How can investors diversify and rebalance their financial portfolio given the current economic challenges?
First, you need to know your investment time horizon, risk appetite, and capacity before deciding on your strategic asset allocation. Most wealth managers offer well-diversified model portfolios adapted to your risk profile. If sufficiently experienced and confident, one can build their own diversified portfolios with index funds and exchange-traded funds (ETFs).
Regarding rebalancing, managed portfolios take care of it. Regarding DIY ones, yearly rebalancing is usually advised but market conditions like the ones right now might call for ad-hoc rebalancing when asset allocations stray too far from your long-term goal.
A popular model has been the core-satellite model where a substantial proportion of your wealth is invested according to long-term asset allocation. The satellite investments represent a smaller but still significant enough portion to matter, where you can have a much more tactical approach based on special conditions or special investment knowledge.
What we see is that alternative investments like private equity or venture capital are becoming more mainstream and now have their place in most asset mixes for investors.
What trends should investors look out for in 2023?
We would like to offer some words of wisdom from a not-so-distant past. Managing risk is core to investment and what happened during the 2008 crisis with Merrill Lynch could still happen. What is happening in the cryptocurrency world is staggering for example.
The main trends for 2023 will most likely revolve around war extension, an increase in central bank interest rates, and reduced corporate earnings. Therefore, it demands a more nuanced approach to de-average their impact and invests accordingly; however, that optimisation is usually less important for most investors than being disciplined and not just being an opportunistic investor.
What other factors should investors consider before making their investments in 2023?
In 2023, as in previous years, it’s critical that you have a clear target objective and time horizon. It could be that you can achieve your goals without too much risk, or that you can afford to take more risks and achieve greater returns.
Keeping a large amount of cash or investing in property might feel concrete and safe, but this comes with its own type of risk with inflation and increasing interest rates. Most importantly, insurance can offer much more effective protection against unforeseen events like permanent disability, critical illness, or even death.
Timing market entry remains extremely difficult, so gradual entry into long-term investment remains advisable.

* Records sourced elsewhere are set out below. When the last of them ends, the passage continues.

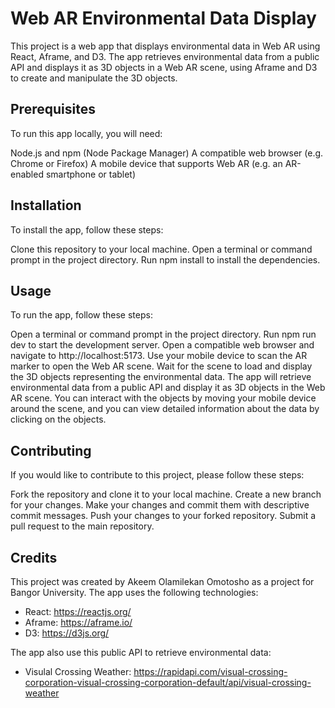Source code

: # Web AR Environmental Data Display
This project is a web app that displays environmental data in Web AR using React, Aframe, and D3. The app retrieves environmental data from a public API and displays it as 3D objects in a Web AR scene, using Aframe and D3 to create and manipulate the 3D objects.

## Prerequisites
To run this app locally, you will need:

Node.js and npm (Node Package Manager)
A compatible web browser (e.g. Chrome or Firefox)
A mobile device that supports Web AR (e.g. an AR-enabled smartphone or tablet)
## Installation
To install the app, follow these steps:

Clone this repository to your local machine.
Open a terminal or command prompt in the project directory.
Run npm install to install the dependencies.
## Usage
To run the app, follow these steps:

Open a terminal or command prompt in the project directory.
Run npm run dev to start the development server.
Open a compatible web browser and navigate to http://localhost:5173.
Use your mobile device to scan the AR marker to open the Web AR scene.
Wait for the scene to load and display the 3D objects representing the environmental data.
The app will retrieve environmental data from a public API and display it as 3D objects in the Web AR scene. You can interact with the objects by moving your mobile device around the scene, and you can view detailed information about the data by clicking on the objects.

## Contributing
If you would like to contribute to this project, please follow these steps:

Fork the repository and clone it to your local machine.
Create a new branch for your changes.
Make your changes and commit them with descriptive commit messages.
Push your changes to your forked repository.
Submit a pull request to the main repository.

## Credits
This project was created by Akeem Olamilekan Omotosho as a project for Bangor University. The app uses the following technologies:

- React: https://reactjs.org/
- Aframe: https://aframe.io/
- D3: https://d3js.org/

 The app also use this public API to retrieve environmental data:
- Visulal Crossing Weather: https://rapidapi.com/visual-crossing-corporation-visual-crossing-corporation-default/api/visual-crossing-weather
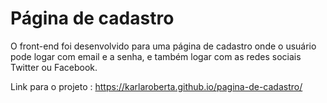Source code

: # Página de cadastro
O front-end foi desenvolvido para uma página de cadastro onde o usuário pode logar com email e a senha, e também logar com as redes sociais Twitter ou Facebook.

Link para o projeto : https://karlaroberta.github.io/pagina-de-cadastro/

Volatility might even play in your favour with dollar-cost-averaging. Most importantly, being in the market allows you to compound the returns and thus, in 2023 like before, such considerations should be the ones to answer first before deciding which specific investment to tap into or avoid. One investment that never goes out of style is investing in yourself and continuing to educate yourself about finance.
Investing is inherently long-term. If you look only at next year, you’re trading, not investing.